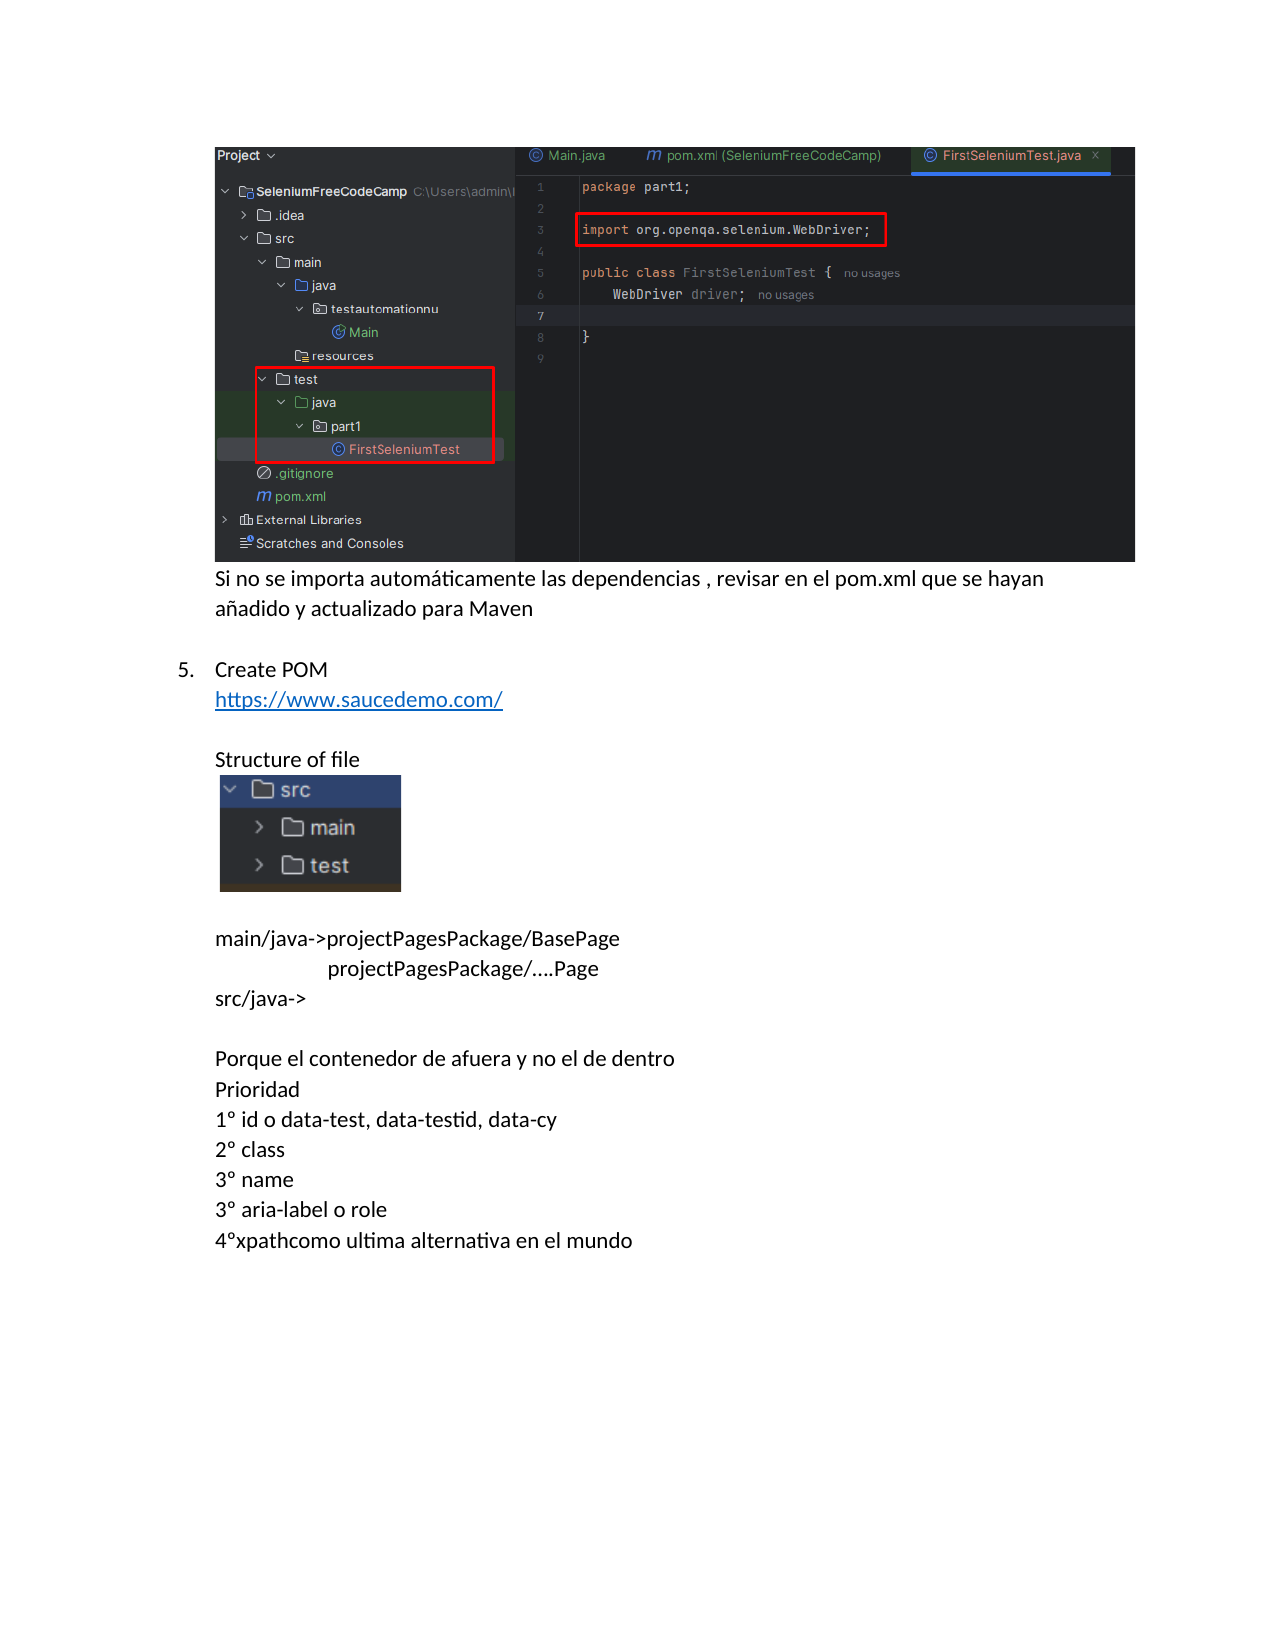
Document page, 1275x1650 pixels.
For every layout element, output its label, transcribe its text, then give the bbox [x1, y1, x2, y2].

list Create POM [177, 655, 1098, 683]
list 4ºxpathcomo ultima alternativa en el mundo [215, 1226, 1098, 1254]
picture [214, 147, 1136, 562]
list 3º name [215, 1165, 1098, 1193]
list src/java-> [215, 984, 1098, 1012]
list https://www.saucedemo.com/ [215, 685, 1098, 713]
list Structure of file [215, 746, 1098, 773]
list Si no se importa automáticamente las dependencias , revisar en el pom.xml que se hayan añadido y actualizado para Maven [215, 564, 1098, 622]
list 1º id o data-test, data-testid, data-cy [215, 1105, 1098, 1133]
picture [219, 775, 402, 892]
list Prioridad [215, 1075, 1098, 1103]
list projectPagesPackage/….Page [215, 954, 1098, 982]
list main/java->projectPagesPackage/BasePage [215, 924, 1098, 952]
list 3º aria-label o role [215, 1196, 1098, 1224]
list 2º class [215, 1135, 1098, 1163]
list Porque el contenedor de afuera y no el de dentro [215, 1044, 1098, 1073]
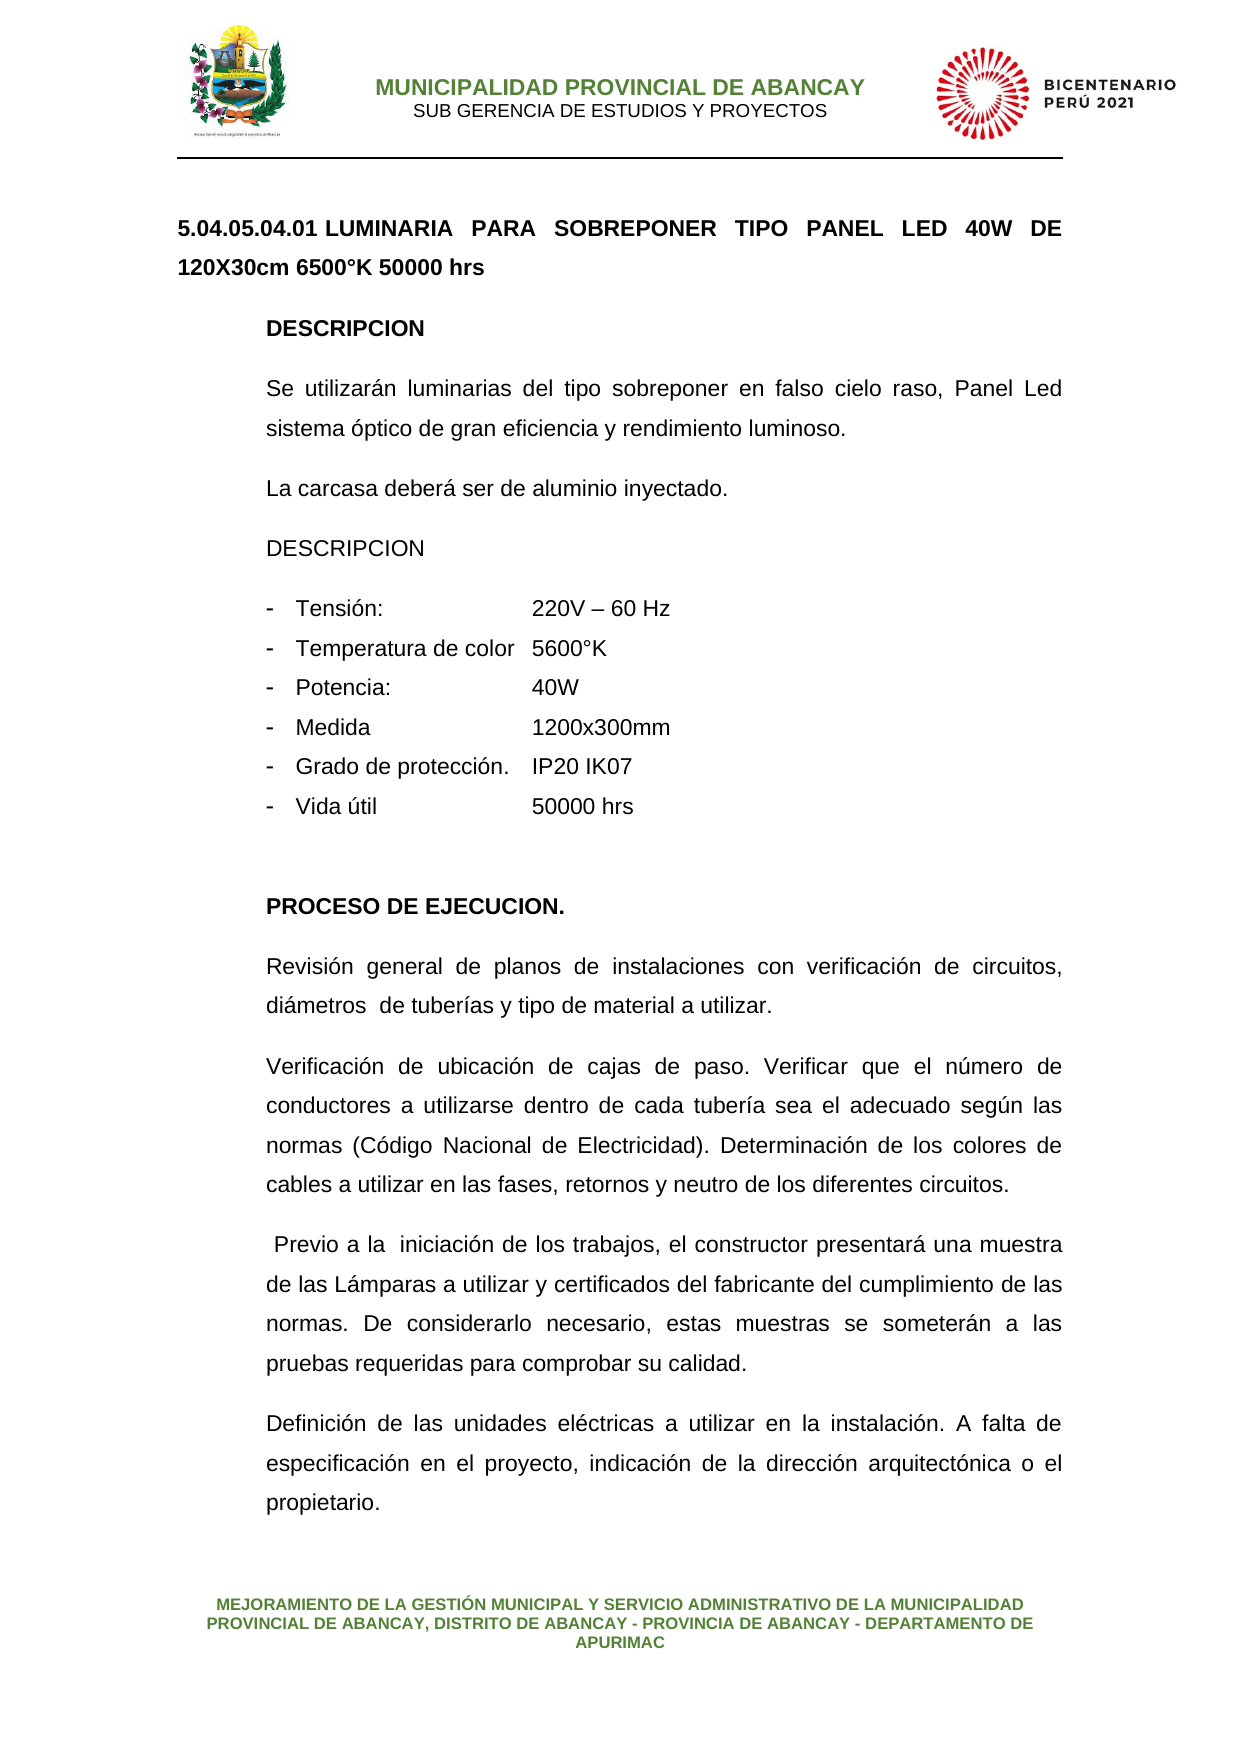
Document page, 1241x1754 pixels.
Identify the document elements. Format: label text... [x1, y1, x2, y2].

text DESCRIPCION [266, 315, 1063, 341]
text Verificación de ubicación de cajas de paso. Verificar que el número de conductores a utilizarse dentro de cada tubería sea el adecuado según las normas (Código Nacional de Electricidad). Determinación de los colores de cables a utilizar en las fases, retornos y neutro de los diferentes circuitos. [266, 1053, 1063, 1197]
text PROCESO DE EJECUCION. [266, 893, 1063, 919]
list Grado de protección. IP20 IK07 [266, 753, 1063, 780]
list Temperatura de color 5600°K [266, 635, 1063, 661]
picture [177, 25, 290, 141]
picture [928, 37, 1181, 143]
text Se utilizarán luminarias del tipo sobreponer en falso cielo raso, Panel Led sistema óptico de gran eficiencia y rendimiento luminoso. [266, 375, 1063, 441]
text DESCRIPCION [266, 535, 1063, 561]
list Potencia: 40W [266, 674, 1063, 701]
text La carcasa deberá ser de aluminio inyectado. [266, 475, 1063, 501]
text Revisión general de planos de instalaciones con verificación de circuitos, diámetros de tuberías y tipo de material a utilizar. [266, 953, 1063, 1019]
list Vida útil 50000 hrs [266, 793, 1063, 819]
text Definición de las unidades eléctricas a utilizar en la instalación. A falta de especificación en el proyecto, indicación de la dirección arquitectónica o el propietario. [266, 1410, 1063, 1516]
text 5.04.05.04.01 LUMINARIA PARA SOBREPONER TIPO PANEL LED 40W DE 120X30cm 6500°K 50000 hrs [177, 215, 1063, 281]
text Previo a la iniciación de los trabajos, el constructor presentará una muestra de las Lámparas a utilizar y certificados del fabricante del cumplimiento de las normas. De considerarlo necesario, estas muestras se someterán a las pruebas requeridas para comprobar su calidad. [266, 1231, 1063, 1376]
list Tensión: 220V – 60 Hz [266, 595, 1063, 622]
list Medida 1200x300mm [266, 714, 1063, 740]
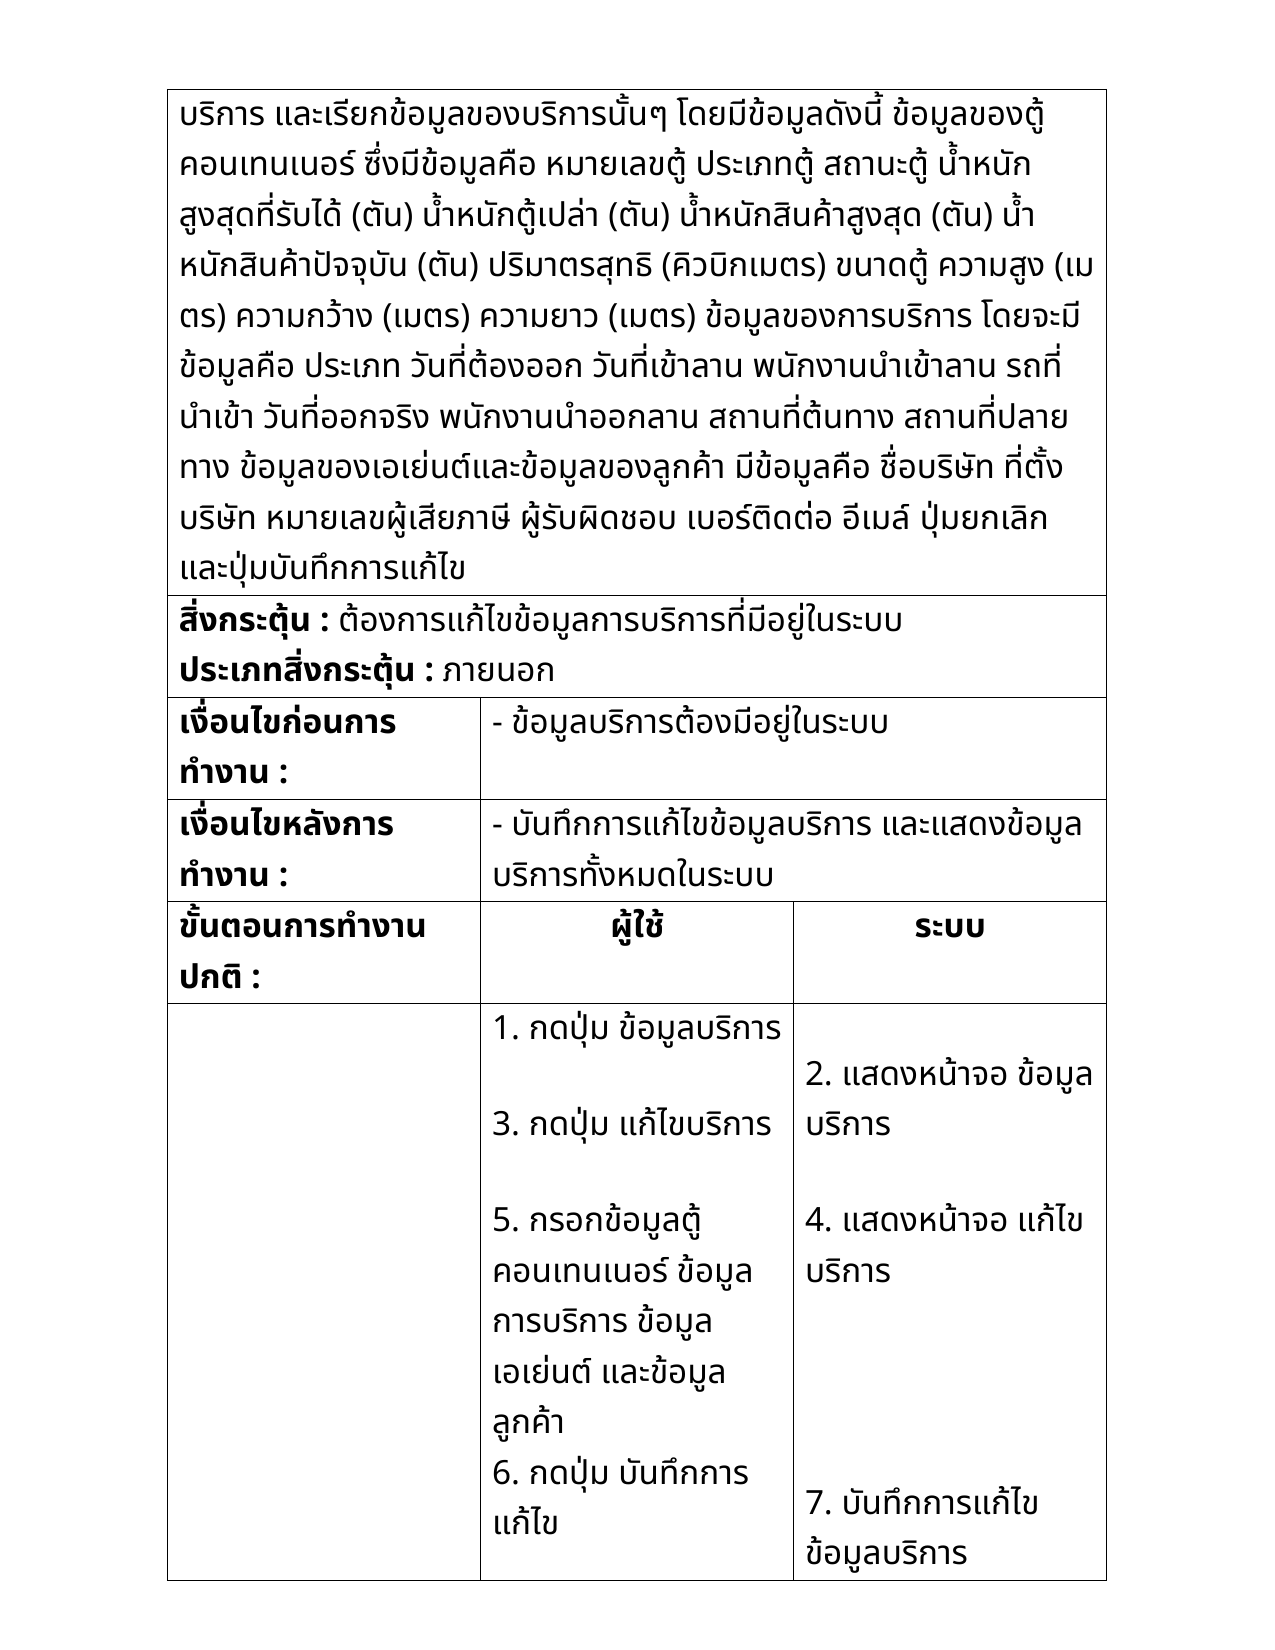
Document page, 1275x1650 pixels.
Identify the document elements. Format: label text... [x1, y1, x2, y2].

• **Exercise directions**
Transcribe every record exactly and omit each image.

• **Answer area**
Document page, 1275x1650 pixels.
For every layout element, output its label, transcribe its text, then give the bbox [x1, y1, x2, y2].

list Create POM [177, 655, 1098, 683]
list 4ºxpathcomo ultima alternativa en el mundo [215, 1226, 1098, 1254]
picture [214, 147, 1136, 562]
list 3º name [215, 1165, 1098, 1193]
list src/java-> [215, 984, 1098, 1012]
list https://www.saucedemo.com/ [215, 685, 1098, 713]
list Structure of file [215, 746, 1098, 773]
list Si no se importa automáticamente las dependencias , revisar en el pom.xml que se hayan añadido y actualizado para Maven [215, 564, 1098, 622]
list 1º id o data-test, data-testid, data-cy [215, 1105, 1098, 1133]
picture [219, 775, 402, 892]
list Prioridad [215, 1075, 1098, 1103]
list projectPagesPackage/….Page [215, 954, 1098, 982]
list main/java->projectPagesPackage/BasePage [215, 924, 1098, 952]
list 3º aria-label o role [215, 1196, 1098, 1224]
list 2º class [215, 1135, 1098, 1163]
list Porque el contenedor de afuera y no el de dentro [215, 1044, 1098, 1073]
Document page, 1241x1754 pixels.
Identify the document elements. Format: label text... [x1, y1, x2, y2].

text DESCRIPCION [266, 315, 1063, 341]
text Verificación de ubicación de cajas de paso. Verificar que el número de conductores a utilizarse dentro de cada tubería sea el adecuado según las normas (Código Nacional de Electricidad). Determinación de los colores de cables a utilizar en las fases, retornos y neutro de los diferentes circuitos. [266, 1053, 1063, 1197]
text PROCESO DE EJECUCION. [266, 893, 1063, 919]
list Grado de protección. IP20 IK07 [266, 753, 1063, 780]
list Temperatura de color 5600°K [266, 635, 1063, 661]
picture [177, 25, 290, 141]
picture [928, 37, 1181, 143]
text Se utilizarán luminarias del tipo sobreponer en falso cielo raso, Panel Led sistema óptico de gran eficiencia y rendimiento luminoso. [266, 375, 1063, 441]
text DESCRIPCION [266, 535, 1063, 561]
list Potencia: 40W [266, 674, 1063, 701]
text La carcasa deberá ser de aluminio inyectado. [266, 475, 1063, 501]
text Revisión general de planos de instalaciones con verificación de circuitos, diámetros de tuberías y tipo de material a utilizar. [266, 953, 1063, 1019]
list Vida útil 50000 hrs [266, 793, 1063, 819]
text Definición de las unidades eléctricas a utilizar en la instalación. A falta de especificación en el proyecto, indicación de la dirección arquitectónica o el propietario. [266, 1410, 1063, 1516]
text 5.04.05.04.01 LUMINARIA PARA SOBREPONER TIPO PANEL LED 40W DE 120X30cm 6500°K 50000 hrs [177, 215, 1063, 281]
text Previo a la iniciación de los trabajos, el constructor presentará una muestra de las Lámparas a utilizar y certificados del fabricante del cumplimiento de las normas. De considerarlo necesario, estas muestras se someterán a las pruebas requeridas para comprobar su calidad. [266, 1231, 1063, 1376]
list Tensión: 220V – 60 Hz [266, 595, 1063, 622]
list Medida 1200x300mm [266, 714, 1063, 740]
Document page, 1275x1650 pixels.
Identify the document elements. Format: label text... [x1, y1, x2, y2].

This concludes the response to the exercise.